====== Extracted entries

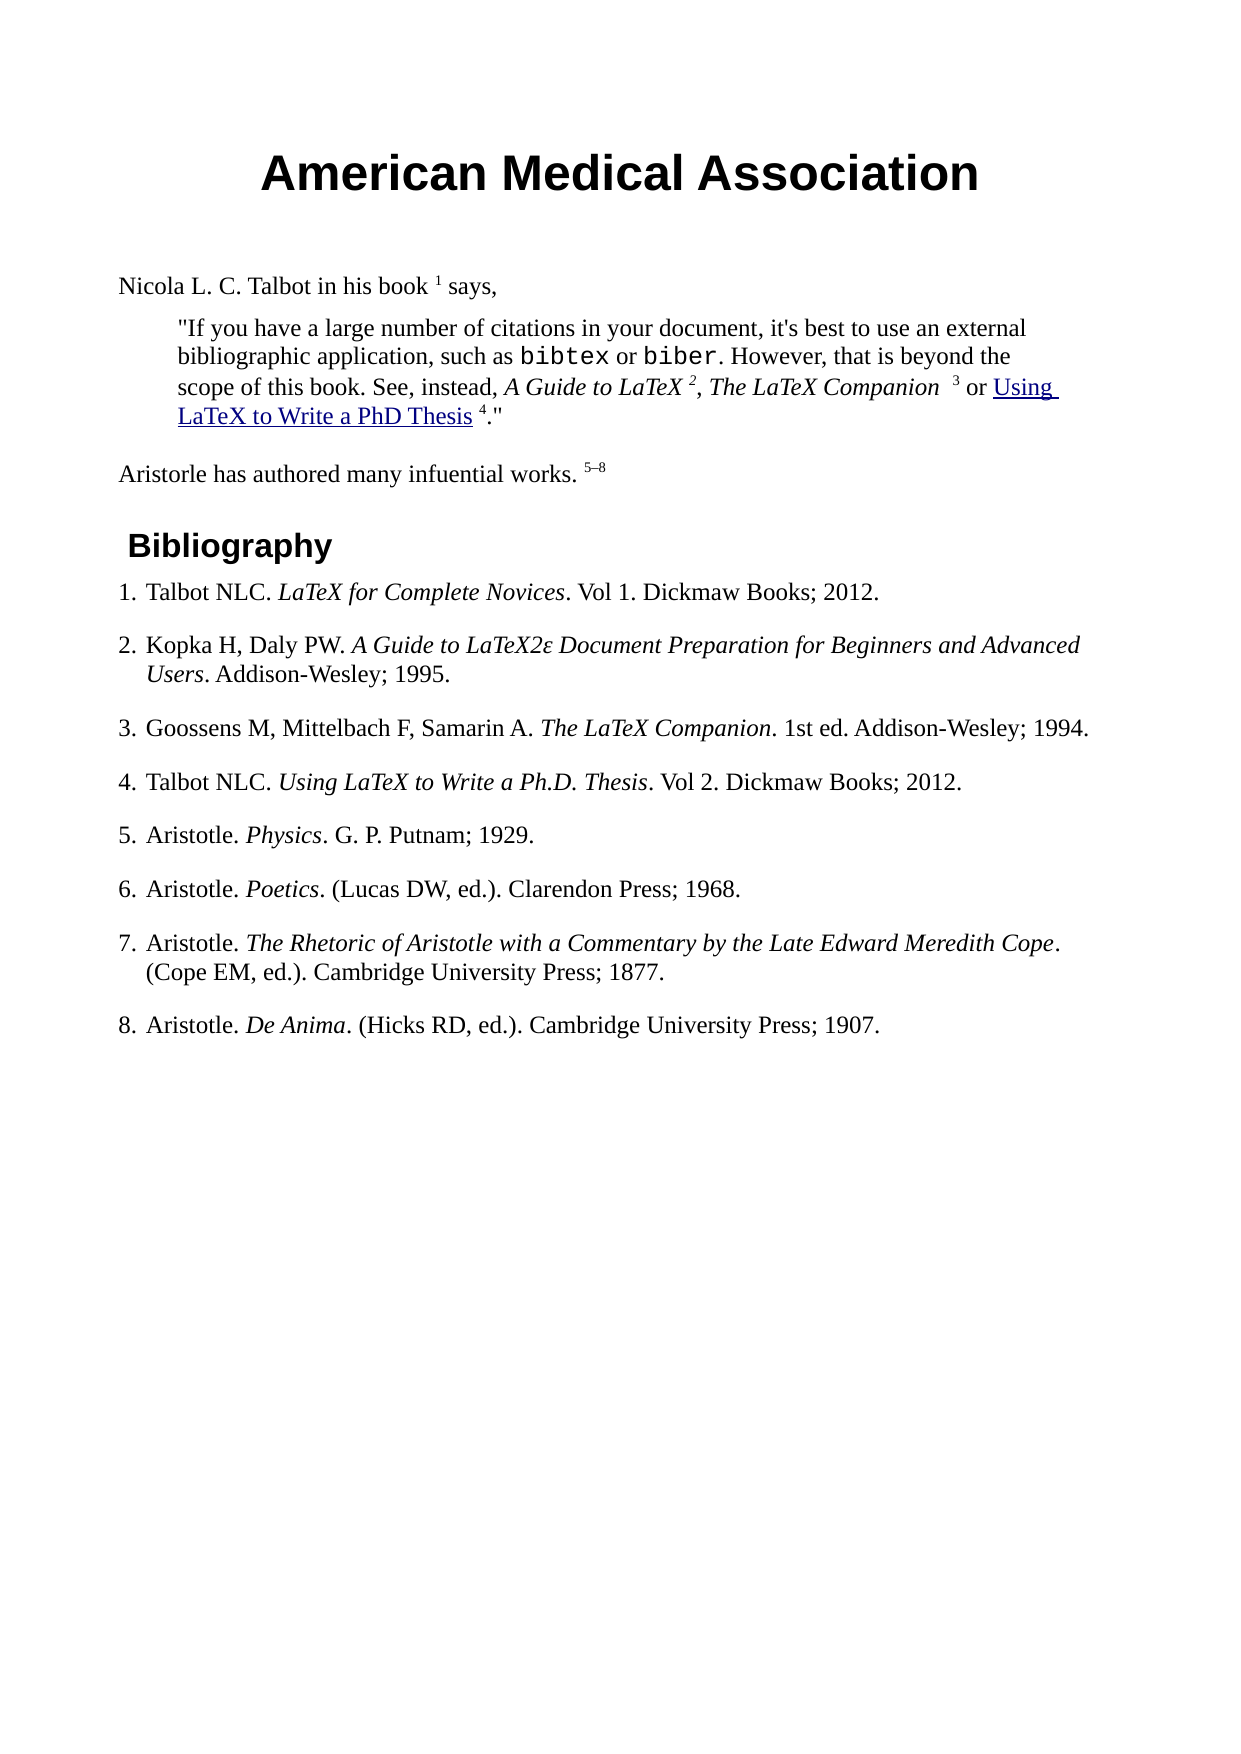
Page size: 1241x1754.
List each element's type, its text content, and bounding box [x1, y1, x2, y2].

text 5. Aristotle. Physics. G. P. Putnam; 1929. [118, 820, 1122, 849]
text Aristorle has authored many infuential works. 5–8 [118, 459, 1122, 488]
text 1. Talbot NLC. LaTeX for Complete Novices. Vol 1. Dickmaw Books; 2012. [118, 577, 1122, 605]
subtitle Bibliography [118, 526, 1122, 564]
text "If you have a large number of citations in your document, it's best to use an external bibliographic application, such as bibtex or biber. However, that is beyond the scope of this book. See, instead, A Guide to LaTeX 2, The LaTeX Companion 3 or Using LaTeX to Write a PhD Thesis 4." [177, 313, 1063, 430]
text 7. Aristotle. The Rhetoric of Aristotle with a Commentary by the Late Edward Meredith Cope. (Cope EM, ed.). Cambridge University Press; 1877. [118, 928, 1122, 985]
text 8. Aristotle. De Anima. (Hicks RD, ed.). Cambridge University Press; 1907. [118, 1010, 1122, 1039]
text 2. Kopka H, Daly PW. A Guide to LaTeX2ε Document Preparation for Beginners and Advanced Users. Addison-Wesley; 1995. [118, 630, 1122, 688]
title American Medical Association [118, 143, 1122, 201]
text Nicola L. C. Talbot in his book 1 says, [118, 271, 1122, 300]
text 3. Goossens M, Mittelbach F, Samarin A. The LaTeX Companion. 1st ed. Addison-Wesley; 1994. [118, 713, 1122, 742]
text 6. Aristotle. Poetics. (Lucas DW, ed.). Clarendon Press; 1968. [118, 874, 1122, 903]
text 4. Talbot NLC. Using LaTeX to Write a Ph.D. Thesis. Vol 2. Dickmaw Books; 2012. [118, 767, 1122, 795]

============

Pick out each line of the material that contains the string "Cambridge", and copy those lines. Letter case must match.

text 7. Aristotle. The Rhetoric of Aristotle with a Commentary by the Late Edward Meredith Cope. (Cope EM, ed.). Cambridge University Press; 1877. [118, 928, 1122, 985]
text 8. Aristotle. De Anima. (Hicks RD, ed.). Cambridge University Press; 1907. [118, 1010, 1122, 1039]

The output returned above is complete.